Alcoholism is the compulsive consumption of alcoholic beverages. This dependence on alcohol cannot lay claim to a single cause and is believed to vary with social, emotional and hereditary factors. 50% of the total risk for alcoholism is attributed to heritable factors. More than a dozen genes have been identified which increases a person's risk of alcoholism, rendering the condition genetically complex. Although genes are implicated in alcoholism, they never act solo. Almost all genes act in tandem with specific environment such as abuse or neglect. Poor judgments and choices are also held responsible for alcohol dependence.
AdvertisementIndividuals who meet the criteria for dependence have several cases of alcoholism in their families. It has now been widely acknowledged that some families possess a predisposition to alcohol dependence. Variants of several genes alter an individual's vulnerability to alcohol and also influences associated habits such as addiction, problem behavior, anxiety or depression.
It was observed with perplexity that persons who were of East Asian origin became 'flushed' on consuming alcohol. This was attributed to an elevated level of aldehyde, a metabolite of alcohol. Aldehyde imparted an unusual color and warmth to the skin, besides causing palpitations and general weakness. The enzyme responsible for alcohol metabolism was Aldehyde Dehydrogenase and ALDH1 was discovered to be the underlying gene. A slow metabolizing gene variant of ALDH1, which was common in South East Asian populations, caused the aldehyde build up in these individuals, ensuring a 6-fold decreased risk for alcoholism.
Alcohol dehydrogenase is another enzyme that takes an active part in alcohol metabolism. The variants of the ADH genes enhance the risk of alcoholism. It is also associated with early and heavy drinking, and alcohol-related problems.
Various research groups have documented links between the different chromosomal regions and risk for alcohol dependence. For instance, variants of the gene that codes for GABA receptors on the cell surface increases risk to alcoholism. GABA is a common inhibitory neurotransmitter in the mammalian nervous system. Research is underway to find out the underlying mechanism. It has been observed that there is a loss of inhibition in those with the variant genes, and this has lead to some of them 'externalizing' their behavioral problem. Individuals with variants of this gene have demonstrated conduct problems and usually get into trouble with the law. Another neurotransmitter that is evaluated is acetylcholine.
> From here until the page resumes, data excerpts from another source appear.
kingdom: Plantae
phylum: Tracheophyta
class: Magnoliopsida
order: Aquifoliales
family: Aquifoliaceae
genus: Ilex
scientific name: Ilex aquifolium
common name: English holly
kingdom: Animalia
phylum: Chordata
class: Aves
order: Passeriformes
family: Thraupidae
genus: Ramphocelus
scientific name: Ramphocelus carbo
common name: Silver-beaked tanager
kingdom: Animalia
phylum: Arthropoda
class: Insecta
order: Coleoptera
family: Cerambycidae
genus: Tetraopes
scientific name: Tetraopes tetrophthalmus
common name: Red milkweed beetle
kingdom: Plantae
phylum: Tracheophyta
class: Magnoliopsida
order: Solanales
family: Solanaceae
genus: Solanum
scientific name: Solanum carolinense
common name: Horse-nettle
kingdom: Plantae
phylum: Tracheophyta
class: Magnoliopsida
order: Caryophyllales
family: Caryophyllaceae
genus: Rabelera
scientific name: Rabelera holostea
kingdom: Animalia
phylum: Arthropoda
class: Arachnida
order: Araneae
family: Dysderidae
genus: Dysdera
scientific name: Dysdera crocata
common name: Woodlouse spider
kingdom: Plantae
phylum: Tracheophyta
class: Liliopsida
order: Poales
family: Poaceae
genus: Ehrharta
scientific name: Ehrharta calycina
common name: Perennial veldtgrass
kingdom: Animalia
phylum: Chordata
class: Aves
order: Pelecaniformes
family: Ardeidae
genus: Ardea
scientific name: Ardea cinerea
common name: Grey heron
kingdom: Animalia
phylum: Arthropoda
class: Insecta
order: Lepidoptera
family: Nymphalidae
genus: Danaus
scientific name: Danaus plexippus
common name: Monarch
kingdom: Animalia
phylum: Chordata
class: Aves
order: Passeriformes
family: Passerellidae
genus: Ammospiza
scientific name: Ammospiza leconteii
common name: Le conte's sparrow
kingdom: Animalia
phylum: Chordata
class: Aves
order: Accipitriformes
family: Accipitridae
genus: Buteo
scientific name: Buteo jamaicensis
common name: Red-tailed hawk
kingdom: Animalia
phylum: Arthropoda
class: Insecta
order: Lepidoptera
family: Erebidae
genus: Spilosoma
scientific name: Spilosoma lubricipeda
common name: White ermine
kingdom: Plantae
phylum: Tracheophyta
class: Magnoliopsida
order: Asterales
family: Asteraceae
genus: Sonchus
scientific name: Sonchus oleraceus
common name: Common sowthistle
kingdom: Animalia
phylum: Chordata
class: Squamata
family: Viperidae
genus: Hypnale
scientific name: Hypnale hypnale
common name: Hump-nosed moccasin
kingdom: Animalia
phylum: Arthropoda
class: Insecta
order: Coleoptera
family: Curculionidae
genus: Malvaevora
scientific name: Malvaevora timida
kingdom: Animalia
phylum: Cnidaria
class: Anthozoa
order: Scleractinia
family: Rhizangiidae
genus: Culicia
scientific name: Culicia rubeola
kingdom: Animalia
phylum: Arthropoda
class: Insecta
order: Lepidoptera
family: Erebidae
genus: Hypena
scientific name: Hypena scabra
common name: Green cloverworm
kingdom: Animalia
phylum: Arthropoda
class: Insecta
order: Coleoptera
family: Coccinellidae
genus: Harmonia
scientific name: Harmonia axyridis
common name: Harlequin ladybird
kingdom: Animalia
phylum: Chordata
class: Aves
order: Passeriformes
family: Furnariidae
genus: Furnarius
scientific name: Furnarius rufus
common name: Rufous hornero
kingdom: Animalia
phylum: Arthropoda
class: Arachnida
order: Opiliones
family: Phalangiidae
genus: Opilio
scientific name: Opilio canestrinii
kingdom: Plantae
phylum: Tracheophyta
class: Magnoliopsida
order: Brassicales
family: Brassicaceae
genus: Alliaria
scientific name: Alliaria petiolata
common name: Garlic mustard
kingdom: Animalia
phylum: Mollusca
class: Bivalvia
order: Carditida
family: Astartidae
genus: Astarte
The variants of the genes that encode acetylcholine receptors, such as CHRM2 are known to play a role in influencing alcoholism and depression, thereby prompting individuals with these variants to internalize their problem.
Examining certain endophenotypes has helped to establish familial alcohol-dependence. Although a physical trait, endophenotypes are not visible but can be measured and they help to reveal the biological basis of a disorder. The electrical activity of the brain is one such endophenotype, which can be evaluated using electroencephalography (EEG). The electrophysiological pattern is heritable and tends to differ markedly between the alcoholics and the non-alcoholics. The characteristic patterns that emerge help a person to predict his alcohol dependence and mode of behavior. These patterns, therefore, are established markers of familial alcohol-dependence.
Genetic profiling through technologies like microarrays, also known as 'gene chips', is in increasing demand. Attempts are being made to shape treatment protocols by studying the causative genetic variants. Prevention and treatment of smoking and other abusive substances can also be improvised. This will also help the affected individuals to make informed choices based on recommendations. Although these findings are part of the inevitable evolution of the developed and developing nations the world over, it must be noted that these discoveries must not be used to stigmatize the susceptible and great care must be exercised to implement it in a socially responsible way for the collective good of mankind.